Se hoje podemos dizer que o apóstolo Paulo foi o primeiro grande marqueteiro conhecido, com eficácia comprovada pela ampla divulgação do cristianismo através das suas cartas e pregações peregrinas pelo solo europeu; Mezan toma a história de Moisés indicando que ele talvez tenha sido o antepassado de todos os publicitários, inclusive no emprego de efeitos especiais cujas espetaculares “Dez pragas” e ainda a “Separação das águas do Mar Vermelho” ainda hoje impressionam a imaginação. No entanto, mesmo Moisés não foi capaz de suscitar os impulsos de pertença naqueles que o seguiam para a “Terra Prometida” naquele momento, uma vez que a ideia de que Jeová seria capaz de garantir a liberdade e a pátria não conseguiu se materializar num símbolo eficaz; o que só aconteceria com a Arca da Aliança, os rituais, o Templo de Jerusalém e, mais tarde a Torá (Bíblia).

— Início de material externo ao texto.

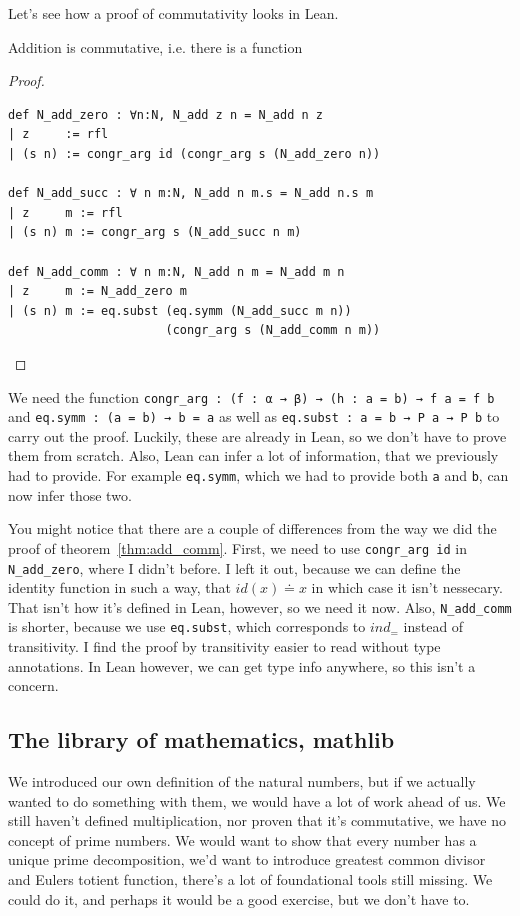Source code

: \documentclass[a4paper, 12pt]{article}
\theoremstyle{changedot}
\theoremstyle{changedotbreak}
\theoremstyle{nonumberplain}
\newtheorem{proof}{Proof}
\begin{document}
Let's see how a proof of commutativity looks in Lean.

\begin{theorem}
  Addition is commutative, i.e. there is a function 
\end{theorem}
\begin{proof}~
  
  \begin{verbatim}
def N_add_zero : ∀n:N, N_add z n = N_add n z
| z     := rfl
| (s n) := congr_arg id (congr_arg s (N_add_zero n))

def N_add_succ : ∀ n m:N, N_add n m.s = N_add n.s m
| z     m := rfl
| (s n) m := congr_arg s (N_add_succ n m)

def N_add_comm : ∀ n m:N, N_add n m = N_add m n
| z     m := N_add_zero m
| (s n) m := eq.subst (eq.symm (N_add_succ m n))
                      (congr_arg s (N_add_comm n m))
\end{verbatim}
\end{proof}

We need the function \texttt{congr_arg : (f : α → β) → (h : a = b) → f a = f b} and \texttt{eq.symm : (a = b) → b = a} as well as \texttt{eq.subst : a = b → P a → P b} to carry out the proof. Luckily, these are already in Lean, so we don't have to prove them from scratch. Also, Lean can infer a lot of information, that we previously had to provide. For example \texttt{eq.symm}, which we had to provide both \texttt{a} and \texttt{b}, can now infer those two.

You might notice that there are a couple of differences from the way we did the proof of theorem~\ref{thm:add_comm}. First, we need to use \texttt{congr_arg id} in \texttt{N_add_zero}, where I didn't before. I left it out, because we can define the identity function in such a way, that $id(x) \doteq x$ in which case it isn't nessecary. That isn't how it's defined in Lean, however, so we need it now. Also, \texttt{N_add_comm} is shorter, because we use \texttt{eq.subst}, which corresponds to $ind_{=}$ instead of transitivity. I find the proof by transitivity easier to read without type annotations. In Lean however, we can get type info anywhere, so this isn't a concern.


\subsection{The library of mathematics, mathlib}
We introduced our own definition of the natural numbers, but if we actually wanted to do something with them, we would have a lot of work ahead of us. We still haven't defined multiplication, nor proven that it's commutative, we have no concept of prime numbers. We would want to show that every number has a unique prime decomposition, we'd want to introduce greatest common divisor and Eulers totient function, there's a lot of foundational tools still missing. We could do it, and perhaps it would be a good exercise, but we don't have to.
\end{document}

O autor frisa que entre os anseios mais arraigados conta-se o de pertencer a um grupo e sentir orgulho disso, bem como ser protegido pela força do coletivo, ou poder cobrir-se de honra e glória defendendo entidades abstratas como a pátria, a religião, os valores, etc. Basta lembrarmo-nos da força coesa de um grupo que ao usar e defender a camisa ou cores de seu time futebolístico é capaz de guerrear com seus adversários num vandalismo extremamente agressivo e destruidor. Estas atitudes se assentam numa sensação de ser “eu e mais do que eu”: o sentimento de identidade, constituído por elementos pessoais e transpessoais fortemente alicerçado em crenças cuja expressão palpável é justamente o símbolo do grupo. Da mesma forma entende-se o fenômeno do “culto à grife”, que identifica seu portador, perante os outros, como parte de um grupo tido por privilegiado. Diferença frente aos de fora, semelhança com os de dentro, juntamente com os sentimentos, crenças e fantasias associadas a ambos os fatores – elementos indispensáveis para a formação e sustentação de pilastras psíquicas sobre as quais assenta identidade de cada um.